Provided passage ::
[Start of section]

Now, it won’t contain necessarily the exact true size, obviously there will be compression, there are some internal Graylog metadata fields that we don’t count, but it gives us a solid number of the size of that message. Very close and is at least directly relatable to all other messages that we have inside Graylog. Again, this is in bytes. We can now use this and query these messages and do aggregations on this message field to start to understand the size of messages that are coming in and how that’s all breaking out. We can group by that customer ID number, right? That we applied to every single message that came in. We can group by stream. The stream is a field in the message that we can use. Very exciting.


I don’t have a sneak picture of this, but you will see it if you try out the Graylog 5.2 beta or try out Graylog 5.2 when it comes out later on a couple of things have made this actually way easier to do than it’s been up to 5.2 and the main one of those. Is that the stream name actually will now show in place of the stream ID when we use it inside an aggregation. So up until today, if I made an aggregation that I said I wanted to group by the streams, I would have seen all the stream IDs and I would have had to go look all those up in Graylog 5.2. I will see the name of the stream there, which makes this really nice, makes really nice dashboards and. Even the default dashboard that ships with Graylog, the sources dashboard has a complete overhaul now and actually includes the stream names in it. So you can see out of the box, the number of messages, the size of messages by stream and actually see the names of all those streams.


So that’s a really cool thing to check out in 5.2. The one caveat I will give to this is. At scale, these aggregations can fall apart if you are ingesting hundreds of gigabytes a day, and then you’re trying to do an aggregation over 30 days of those messages that can become problematic. That’s a lot of data for open search to do an aggregation on. And so in that case, what you may want to do is you may want to do some kind of pre-aggregation. You can do this with scripts. You actually can do this even with an alert that runs on a schedule that’s every day aggregating the number. So it’s doing a sum of GL accounted message size field every day, and then storing that value maybe back into Graylog or into an external system so that we’re not actually having to run that aggregation on the full data. Maybe we’re running the aggregation on just the data that there is one message per day. That was the sum of that day’s messages or whatever. At a small scale, this doesn’t matter if you’re running out over short periods of time, this doesn’t matter. But if you do need to run this over large periods of time with large amounts of data, you just may run into just the queries literally are timing out. And so you may want to take an approach to roll that data up. In smaller quantities first before we actually go through and aggregate it, but that’s really traffic accounting. It is fairly simple because all those fields are there. There’s a ton of things you can do with it, but that’s really the basics of it.

[End of section]

(Stored items from a collection)
[Start of section]

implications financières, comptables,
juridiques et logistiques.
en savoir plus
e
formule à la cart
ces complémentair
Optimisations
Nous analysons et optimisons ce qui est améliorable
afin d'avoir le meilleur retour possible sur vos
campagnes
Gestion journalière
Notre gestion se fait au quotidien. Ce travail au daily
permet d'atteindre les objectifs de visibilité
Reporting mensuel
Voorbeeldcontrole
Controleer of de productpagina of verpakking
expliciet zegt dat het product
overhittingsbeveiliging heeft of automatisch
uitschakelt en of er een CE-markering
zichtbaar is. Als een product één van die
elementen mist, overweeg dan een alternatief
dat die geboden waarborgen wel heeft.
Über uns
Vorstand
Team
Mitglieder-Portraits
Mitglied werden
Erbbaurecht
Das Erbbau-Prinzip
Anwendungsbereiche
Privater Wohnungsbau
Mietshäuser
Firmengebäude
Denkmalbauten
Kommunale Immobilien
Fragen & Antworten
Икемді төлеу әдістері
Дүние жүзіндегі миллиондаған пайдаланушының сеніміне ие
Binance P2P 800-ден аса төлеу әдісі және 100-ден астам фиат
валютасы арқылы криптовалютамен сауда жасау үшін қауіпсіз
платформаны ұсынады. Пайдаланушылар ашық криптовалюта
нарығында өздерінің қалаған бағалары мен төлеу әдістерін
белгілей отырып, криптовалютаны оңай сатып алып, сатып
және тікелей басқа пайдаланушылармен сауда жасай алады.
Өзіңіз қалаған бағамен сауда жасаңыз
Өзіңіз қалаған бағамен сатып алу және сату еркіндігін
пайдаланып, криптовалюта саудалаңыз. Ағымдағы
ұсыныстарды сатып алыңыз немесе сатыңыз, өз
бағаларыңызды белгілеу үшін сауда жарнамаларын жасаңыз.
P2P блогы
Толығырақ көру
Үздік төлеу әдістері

[End of section]

Required work ::
[1] In the Graylog traffic accounting passage, what will be displayed instead of the stream ID when streams are used in an aggregation in Graylog 5.2?
[2] Carry on the Graylog traffic accounting passage past its final sentence.

Results of the exercise ::
[1] The name of the stream.

[2]
Last piece we’re going to cover is around getting this data out of Graylog into some kind of external system. Maybe you have a portal for your customers to get into. Maybe you have some kind of invoicing that you send them that you actually want to include this information on. Hey, we. We’re charging you this much, but we generated this many alerts for you, or we received this many messages, or we stored this amount of data, whatever this may be. We want to get at that easily. Obviously, Graylog is built with a very open API, and it’s been possible to run queries for a very long time. In Graylog 5.1, which hopefully most of you are already running by now, we added in some new API endpoints specifically around doing incredibly simple calls to gather data out of the system. If you’re looking in your API browser through the API are called search slash simple. And there are two of them. There’s one for messages, which actually will return messages as a result. And there’s another, which we’ll look at in a second that will return aggregations. What is nice about these APIs versus the way that the search APIs have functioned recently in the past before this is that this is a single call you can do this literally through a get so I can go ahead and I can hit this endpoint with my query, my time ranges, all of these kinds of things, and it will return the data in JSON with all of my rows with all of my fields.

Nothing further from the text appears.